Set down the stretch of the SPARQL page from "The __Semantic Web__" through "and Blin. 2014)", copying every word and mark as it stands.

### READING PASSAGE
★ ★ ★

# SPARQL

The __Semantic Web__ is an extension of the World Wide Web that aims to make information on the web more meaningful and interconnected. It's based on the idea that web content should not only be readable by humans but also interpretable by machines. The goal is to enable machines to understand the context, meaning, and relationships between different pieces of information. Key components of the Semantic Web include:

1. __Resource Description Framework (RDF)__ is a standard model for representing and interchanging data on the Web. RDF's basic unit of information is given as a __triple__ composed of a subject (s), a predicate (p), and an object (o). In each triple: 
    - the __subject__ represents a fact on a thing being 
    - the __predicate__ represents a specific property 
    - the __object__ a given value. (Curâe and Blin. 2014)

★ ★ ★

### DATASET ENTRIES
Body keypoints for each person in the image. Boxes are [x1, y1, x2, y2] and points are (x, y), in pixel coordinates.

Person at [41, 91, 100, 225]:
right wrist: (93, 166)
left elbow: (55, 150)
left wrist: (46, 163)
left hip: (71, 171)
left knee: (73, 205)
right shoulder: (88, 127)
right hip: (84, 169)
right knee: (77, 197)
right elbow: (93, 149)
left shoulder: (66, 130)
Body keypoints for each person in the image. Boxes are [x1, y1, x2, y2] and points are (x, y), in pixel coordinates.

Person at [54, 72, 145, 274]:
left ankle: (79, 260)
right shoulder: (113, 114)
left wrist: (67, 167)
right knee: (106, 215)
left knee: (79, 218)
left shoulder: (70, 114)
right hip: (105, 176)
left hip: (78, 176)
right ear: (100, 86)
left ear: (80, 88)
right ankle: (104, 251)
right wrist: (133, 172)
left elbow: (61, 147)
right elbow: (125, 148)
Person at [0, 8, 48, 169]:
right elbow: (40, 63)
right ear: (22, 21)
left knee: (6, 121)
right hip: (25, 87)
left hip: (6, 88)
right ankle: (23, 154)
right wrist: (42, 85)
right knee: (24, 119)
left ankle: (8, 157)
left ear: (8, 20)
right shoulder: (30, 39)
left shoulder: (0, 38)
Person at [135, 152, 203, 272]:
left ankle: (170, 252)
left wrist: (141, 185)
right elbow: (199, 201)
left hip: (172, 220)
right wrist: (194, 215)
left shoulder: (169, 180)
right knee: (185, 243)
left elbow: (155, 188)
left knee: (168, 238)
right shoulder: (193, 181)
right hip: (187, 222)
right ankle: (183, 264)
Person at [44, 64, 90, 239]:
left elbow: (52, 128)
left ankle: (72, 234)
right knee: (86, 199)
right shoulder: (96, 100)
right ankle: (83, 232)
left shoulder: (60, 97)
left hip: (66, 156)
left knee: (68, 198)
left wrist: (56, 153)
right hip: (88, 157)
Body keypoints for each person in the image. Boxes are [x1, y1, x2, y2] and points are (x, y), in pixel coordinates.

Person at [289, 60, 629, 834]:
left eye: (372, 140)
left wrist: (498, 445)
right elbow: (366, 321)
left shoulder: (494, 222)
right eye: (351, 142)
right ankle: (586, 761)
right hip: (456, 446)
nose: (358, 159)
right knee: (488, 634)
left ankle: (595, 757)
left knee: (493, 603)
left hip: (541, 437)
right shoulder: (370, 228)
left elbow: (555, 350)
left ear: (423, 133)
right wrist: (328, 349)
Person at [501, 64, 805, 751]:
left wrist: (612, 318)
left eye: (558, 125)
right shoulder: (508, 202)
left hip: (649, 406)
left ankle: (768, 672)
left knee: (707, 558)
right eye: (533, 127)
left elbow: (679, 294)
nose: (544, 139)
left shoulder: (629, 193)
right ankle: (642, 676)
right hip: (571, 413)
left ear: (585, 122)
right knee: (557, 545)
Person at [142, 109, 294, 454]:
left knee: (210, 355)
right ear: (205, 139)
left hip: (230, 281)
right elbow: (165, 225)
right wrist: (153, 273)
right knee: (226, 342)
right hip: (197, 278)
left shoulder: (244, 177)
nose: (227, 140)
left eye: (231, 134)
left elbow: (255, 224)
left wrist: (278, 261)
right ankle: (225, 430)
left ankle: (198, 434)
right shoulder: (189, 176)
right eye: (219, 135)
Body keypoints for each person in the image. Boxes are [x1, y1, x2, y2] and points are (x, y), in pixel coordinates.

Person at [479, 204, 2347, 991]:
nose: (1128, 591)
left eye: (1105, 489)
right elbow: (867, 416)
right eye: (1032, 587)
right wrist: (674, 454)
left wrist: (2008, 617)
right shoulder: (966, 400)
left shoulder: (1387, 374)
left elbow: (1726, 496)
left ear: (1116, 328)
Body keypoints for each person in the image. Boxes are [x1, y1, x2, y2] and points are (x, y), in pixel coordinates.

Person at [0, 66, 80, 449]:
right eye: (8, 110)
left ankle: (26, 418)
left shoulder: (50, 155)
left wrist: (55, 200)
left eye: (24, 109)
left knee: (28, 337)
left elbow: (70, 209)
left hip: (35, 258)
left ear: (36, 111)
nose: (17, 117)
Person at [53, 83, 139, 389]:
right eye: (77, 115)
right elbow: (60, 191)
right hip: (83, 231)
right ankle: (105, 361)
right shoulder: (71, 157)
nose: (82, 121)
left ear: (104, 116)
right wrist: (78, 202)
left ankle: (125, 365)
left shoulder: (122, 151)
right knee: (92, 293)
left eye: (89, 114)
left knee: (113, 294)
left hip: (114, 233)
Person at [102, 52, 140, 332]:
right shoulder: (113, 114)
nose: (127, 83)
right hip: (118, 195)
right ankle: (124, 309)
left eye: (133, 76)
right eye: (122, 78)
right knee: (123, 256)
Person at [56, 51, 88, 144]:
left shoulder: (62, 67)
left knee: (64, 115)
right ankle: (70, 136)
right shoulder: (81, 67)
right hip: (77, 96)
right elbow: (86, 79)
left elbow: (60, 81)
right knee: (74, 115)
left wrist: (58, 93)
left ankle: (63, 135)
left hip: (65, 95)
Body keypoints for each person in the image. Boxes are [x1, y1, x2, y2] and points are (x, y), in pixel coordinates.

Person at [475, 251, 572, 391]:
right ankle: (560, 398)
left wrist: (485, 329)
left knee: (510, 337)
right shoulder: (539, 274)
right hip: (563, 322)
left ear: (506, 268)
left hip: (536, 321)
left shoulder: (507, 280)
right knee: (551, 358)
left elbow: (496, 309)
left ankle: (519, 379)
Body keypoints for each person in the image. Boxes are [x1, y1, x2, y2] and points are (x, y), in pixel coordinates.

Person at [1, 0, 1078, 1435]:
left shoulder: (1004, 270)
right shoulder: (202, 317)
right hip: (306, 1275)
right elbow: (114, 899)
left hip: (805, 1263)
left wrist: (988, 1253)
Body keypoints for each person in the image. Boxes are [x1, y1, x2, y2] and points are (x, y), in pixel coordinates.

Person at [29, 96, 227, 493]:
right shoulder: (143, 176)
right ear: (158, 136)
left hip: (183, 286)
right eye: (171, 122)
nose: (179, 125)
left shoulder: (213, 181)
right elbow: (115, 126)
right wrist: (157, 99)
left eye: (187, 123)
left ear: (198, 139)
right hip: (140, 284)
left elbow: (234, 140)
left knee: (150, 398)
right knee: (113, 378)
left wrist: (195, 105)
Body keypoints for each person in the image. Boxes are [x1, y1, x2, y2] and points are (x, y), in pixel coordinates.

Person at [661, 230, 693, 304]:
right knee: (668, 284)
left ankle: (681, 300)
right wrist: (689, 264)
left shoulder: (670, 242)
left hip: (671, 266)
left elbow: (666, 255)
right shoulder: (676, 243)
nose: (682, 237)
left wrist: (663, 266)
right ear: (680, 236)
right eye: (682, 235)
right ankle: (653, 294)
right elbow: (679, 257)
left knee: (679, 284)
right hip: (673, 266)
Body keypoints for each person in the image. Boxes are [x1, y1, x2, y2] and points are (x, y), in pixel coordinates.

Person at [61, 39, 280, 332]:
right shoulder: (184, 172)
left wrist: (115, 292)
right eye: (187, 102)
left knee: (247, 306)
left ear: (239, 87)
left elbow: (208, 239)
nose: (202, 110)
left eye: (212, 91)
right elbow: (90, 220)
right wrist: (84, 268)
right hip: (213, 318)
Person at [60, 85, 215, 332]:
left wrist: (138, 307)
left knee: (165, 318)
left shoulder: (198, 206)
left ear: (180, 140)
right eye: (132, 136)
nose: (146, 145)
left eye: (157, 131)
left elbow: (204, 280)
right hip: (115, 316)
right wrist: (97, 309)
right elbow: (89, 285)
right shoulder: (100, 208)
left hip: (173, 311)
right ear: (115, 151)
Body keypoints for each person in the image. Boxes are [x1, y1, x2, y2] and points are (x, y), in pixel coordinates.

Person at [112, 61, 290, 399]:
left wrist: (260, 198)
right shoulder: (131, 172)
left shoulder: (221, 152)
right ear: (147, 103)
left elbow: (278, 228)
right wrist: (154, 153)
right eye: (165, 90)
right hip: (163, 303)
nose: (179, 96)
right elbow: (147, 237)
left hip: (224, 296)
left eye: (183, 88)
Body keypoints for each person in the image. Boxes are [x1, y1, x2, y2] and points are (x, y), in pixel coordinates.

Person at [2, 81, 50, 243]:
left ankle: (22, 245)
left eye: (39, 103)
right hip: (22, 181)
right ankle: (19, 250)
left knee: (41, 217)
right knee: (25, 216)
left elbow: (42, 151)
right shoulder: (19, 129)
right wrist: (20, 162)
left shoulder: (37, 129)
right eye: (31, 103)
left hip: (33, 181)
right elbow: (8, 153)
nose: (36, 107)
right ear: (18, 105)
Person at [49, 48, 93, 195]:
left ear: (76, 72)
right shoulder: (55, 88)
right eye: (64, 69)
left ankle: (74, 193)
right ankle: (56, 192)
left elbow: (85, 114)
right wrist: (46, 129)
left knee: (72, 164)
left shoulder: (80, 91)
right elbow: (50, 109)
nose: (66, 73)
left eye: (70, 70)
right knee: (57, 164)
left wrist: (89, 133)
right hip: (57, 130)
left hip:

★ ★ ★

### RESULT OF THIS TASK
The __Semantic Web__ is an extension of the World Wide Web that aims to make information on the web more meaningful and interconnected. It's based on the idea that web content should not only be readable by humans but also interpretable by machines. The goal is to enable machines to understand the context, meaning, and relationships between different pieces of information. Key components of the Semantic Web include:

1. __Resource Description Framework (RDF)__ is a standard model for representing and interchanging data on the Web. RDF's basic unit of information is given as a __triple__ composed of a subject (s), a predicate (p), and an object (o). In each triple: 
    - the __subject__ represents a fact on a thing being 
    - the __predicate__ represents a specific property 
    - the __object__ a given value. (Curâe and Blin. 2014)